=== Assignment A ===
From the listing, copy out word for word everything from the line containing "This screenshot has height=540, width=960." down to the line containing "coordinates (534, 370).", with both of those lines included.

══ Given text ══

A Freedom of Information request to the Metropolitan Police showed there have been 206 victims of knife violence under 18 in Lambeth since 2014, with a high of 64 incidents in the 2016 to 2017 period.
Abdul Karim Abdullah, who works with at-risk young people through the Young Lambeth Co-operative, believes the causes for that spike range from cuts to local services to the normalisation of violence in society.
Mr Adbullah, 33, said: “We have a culture that young people are subscribing to where violence is normalised, whether it’s in films, music, social media, and because of that it becomes a normal thing to do, part of their socialisation process.”
Severe cuts to social services, a lack of access to opportunity, mental health issues and being excessively policed are other factors that might lead to violence manifesting.
Mr Adbullah – pictured above – said that a lot of young people who live with the real risk of being victims of knife crime simply because of where they lived carried knives to defend themselves.
Decades of stop and search initiatives and past state violence targeting young black and Asian men means that some young people from those communities don’t feel they can trust the police.
He said that young people felt a disconnect watching themselves presented as inherently violent in the news alongside a society and political class that’s increasingly fragmented and combative.

═══
══ Data for this task ══

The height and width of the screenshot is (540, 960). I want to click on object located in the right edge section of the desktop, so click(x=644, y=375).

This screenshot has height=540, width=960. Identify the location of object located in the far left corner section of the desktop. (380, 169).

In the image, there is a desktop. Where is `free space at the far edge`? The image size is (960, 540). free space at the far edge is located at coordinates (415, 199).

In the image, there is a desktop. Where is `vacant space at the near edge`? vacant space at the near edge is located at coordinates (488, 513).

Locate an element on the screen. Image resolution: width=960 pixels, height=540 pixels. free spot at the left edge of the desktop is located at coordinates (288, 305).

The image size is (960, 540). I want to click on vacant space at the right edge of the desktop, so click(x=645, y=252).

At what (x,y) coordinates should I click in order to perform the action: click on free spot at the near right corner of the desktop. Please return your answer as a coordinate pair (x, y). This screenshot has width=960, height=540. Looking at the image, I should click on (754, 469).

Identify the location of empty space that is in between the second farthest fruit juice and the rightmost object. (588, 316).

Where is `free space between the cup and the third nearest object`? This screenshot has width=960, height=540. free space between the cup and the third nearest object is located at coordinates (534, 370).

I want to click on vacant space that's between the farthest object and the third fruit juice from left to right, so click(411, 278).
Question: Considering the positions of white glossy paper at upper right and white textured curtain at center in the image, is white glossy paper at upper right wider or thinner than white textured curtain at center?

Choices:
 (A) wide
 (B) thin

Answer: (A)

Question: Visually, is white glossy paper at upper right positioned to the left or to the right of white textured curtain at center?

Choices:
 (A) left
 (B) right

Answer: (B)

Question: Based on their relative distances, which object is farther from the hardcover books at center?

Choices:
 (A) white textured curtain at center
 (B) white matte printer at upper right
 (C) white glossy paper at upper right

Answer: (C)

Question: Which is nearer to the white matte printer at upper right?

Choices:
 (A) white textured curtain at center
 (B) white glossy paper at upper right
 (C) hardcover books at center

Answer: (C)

═══

=== Assignment B ===
Pick up the piece on knife violence among young people in Lambeth where it stops and keep writing.

=== Answer box A ===
This screenshot has height=540, width=960. Identify the location of object located in the far left corner section of the desktop. (380, 169).

In the image, there is a desktop. Where is `free space at the far edge`? The image size is (960, 540). free space at the far edge is located at coordinates (415, 199).

In the image, there is a desktop. Where is `vacant space at the near edge`? vacant space at the near edge is located at coordinates (488, 513).

Locate an element on the screen. Image resolution: width=960 pixels, height=540 pixels. free spot at the left edge of the desktop is located at coordinates (288, 305).

The image size is (960, 540). I want to click on vacant space at the right edge of the desktop, so click(x=645, y=252).

At what (x,y) coordinates should I click in order to perform the action: click on free spot at the near right corner of the desktop. Please return your answer as a coordinate pair (x, y). This screenshot has width=960, height=540. Looking at the image, I should click on (754, 469).

Identify the location of empty space that is in between the second farthest fruit juice and the rightmost object. (588, 316).

Where is `free space between the cup and the third nearest object`? This screenshot has width=960, height=540. free space between the cup and the third nearest object is located at coordinates (534, 370).

=== Answer box B ===
“You get many young people exposed to this that think: well you guys are no different from us,” he said.
“The political elites have to demonstrate an ethical way of disagreeing without resulting to slur campaigns.”
Local grassroots organisations with ties to the community working directly with young people can be very effective, but frequently struggle from a lack of funding.
Mr Adbullah said: “You’ll have local organisations working with the same cohort of young people at war with each other, writing funding bids in order to secure the money to sustain their organisation.”
Youth organisations, mental health support and intervention at crucial points of young people’s lives are essential elements to the public health approach to tackling violence.
Mr Abdullah said: “Everybody has to be on the same page, or near enough – it’s not always possible when singing from the same hymn sheet- in order to have a cohesive society.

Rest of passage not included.